Traiter de l’écologie au théâtre pose de nombreuses questions, notamment celle de la forme à adopter pour être pertinent et celle de la force propre au théâtre dans ce type de débat. Katie Mitchell connaît ces questions car ce n’est pas son premier spectacle qui aborde ce sujet mais elle a adopté ici une méthode novatrice dans la conception même de la pièce. Rien ne doit se déplacer. L’écosystème de la pièce doit limiter au maximum son coût énergétique et donc son impact environnemental. Pour ce faire, elle ne se déplace pas pour diriger mais procède par Zoom, les costumes sont des réutilisations de ce qui se trouve dans les théâtres, et l’énergie sur scène est produite par deux cyclistes. Safi Martin Yé incarne une dramaturge décontenancée par la tournure des événements qui surviennent tant dans sa vie personnelle que dans sa perception de l’évolution future de l’environnement. Elle prend place au centre d’un dispositif minimaliste : un micro à pied, le sien, trône au centre de la scène, entouré de deux vélos eux-mêmes surmontés d’un compteur de watts et, derrière chaque vélo, deux chaises. Le tableau est dressé. Afin de faire face à ce défi immense de raconter différemment l’état actuel du débat écologique, une sélection de micro-récits de son histoire individuelle vient s’intercaler pendant l’exposé de l’histoire de la vie sur Terre. Tandis que la tension augmente au fil des disparitions de masse évoquées par la conférencière, dans une ambiance sonore de fin du monde, le terreau émotionnel continue de s’enrichir de ses souvenirs d’enfance et d’autres expériences passées.

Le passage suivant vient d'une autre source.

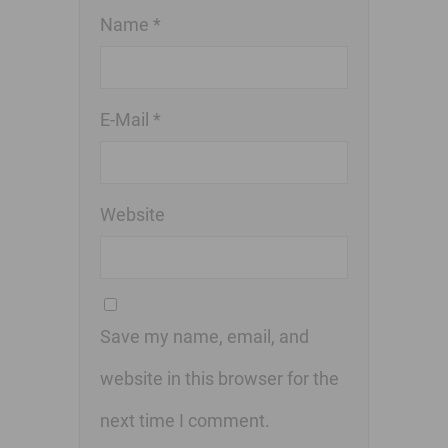
Name *
E-Mail *
Website
Save my name, email, and
website in this browser for the
next time I comment.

A l’alternance entre ces deux régimes narratifs, s’ajoute, à petite dose, la participation du public orchestrée par la conférencière soutenue par Diane, une techniscéniste présente sur scène, et sa lampe. Puis l’expérience change de direction, la dialectique pédagogique fait place à un alarmisme plus pressant, les chauves-souris brunes remplacent les dinosaures en peluches, le discours historique cède face à un futur apocalyptique, bref la sixième extinction de masse a débuté. Il n’est plus question de la stratification terrestre mais bien de la disparition concrète et en continuelle accélération de la biodiversité qui compose notre monde. La prestation s’achève dans une ambiance de fin du monde dont l’alarmisme n’a d’égal que le pathos dans lequel le chœur, surgi du fond de la scène, plonge la salle tout entière, aux échos des remerciements adressés à l’ensemble du règne vivant.

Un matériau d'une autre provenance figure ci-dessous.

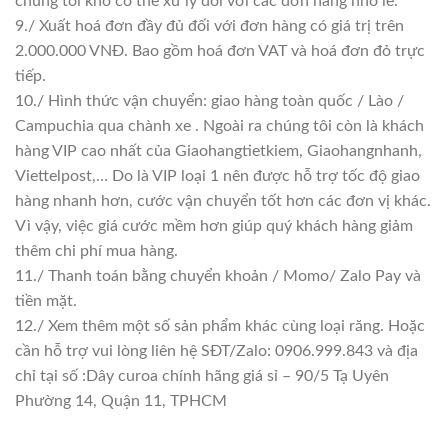
chúng tôi khó có thể xử lý đổi với các đơn hàng nhỏ lẻ.
9./ Xuất hoá đơn đầy đủ đối với đơn hàng có giá trị trên
2.000.000 VNĐ. Bao gồm hoá đơn VAT và hoá đơn đỏ trực
tiếp.
10./ Hình thức vận chuyển: giao hàng toàn quốc / Lào /
Campuchia qua chành xe . Ngoài ra chúng tôi còn là khách
hàng VIP cao nhất của Giaohangtietkiem, Giaohangnhanh,
Viettelpost,… Do là VIP loại 1 nên được hỗ trợ tốc độ giao
hàng nhanh hơn, cước vận chuyển tốt hơn các đơn vị khác.
Vì vậy, việc giá cước mềm hơn giúp quý khách hàng giảm
thêm chi phí mua hàng.
11./ Thanh toán bằng chuyển khoản / Momo/ Zalo Pay và
tiền mặt.
12./ Xem thêm một số sản phẩm khác cùng loại răng. Hoặc
cần hỗ trợ vui lòng liên hệ SĐT/Zalo: 0906.999.843 và địa
chỉ tại số :Dây curoa chính hãng giá sỉ – 90/5 Tạ Uyên
Phường 14, Quận 11, TPHCM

Le théâtre, comme lieu d’interaction sociale, possède une spécificité dans le traitement de ces débats contemporains : sa faculté à provoquer des émotions par effet de réciprocité entre salle et scène par la proximité qu’induit le lieu. D’autant plus que cette pièce intègre dans son principe l’inclusion des spectateurs par des moments d’interactions et par une distance volontairement affaiblie au début du spectacle. Néanmoins, quelques éléments viennent perturber cette construction d’une empathie forte entre les spectateurs et les récits de vie désemparés de la conférencière. La surcharge d’éléments narratifs et discursifs affaiblit, par effet de proximité, l’aspect scientifique de la conférence, juxtaposée à des expériences intimes pas toujours probantes. La scène qui évoque, par exemple, la rencontre de la conférencière avec une guérisseuse shaman fait surgir des clichés liés à ce type d’expérience. Cette thématique possède un intérêt narratif et théâtral indéniable, il est donc d’autant plus regrettable qu’elle amène ici un effet de discordance, de même, plus généralement, que l’accumulation de micro-récits qui impliquent un grand nombre de registres différents – que l’actrice assume par ailleurs avec brio. La gestion des émotions des spectateurs nécessite peut-être de travailler différemment leur inclusion au service d’une pièce écoresponsable dans sa teneur énergétique ou dans son impact environnemental, car la frontière entre le sentiment de décalage et l’immersion empathique des membres du public est aussi fine qu’une feuille de cigarette.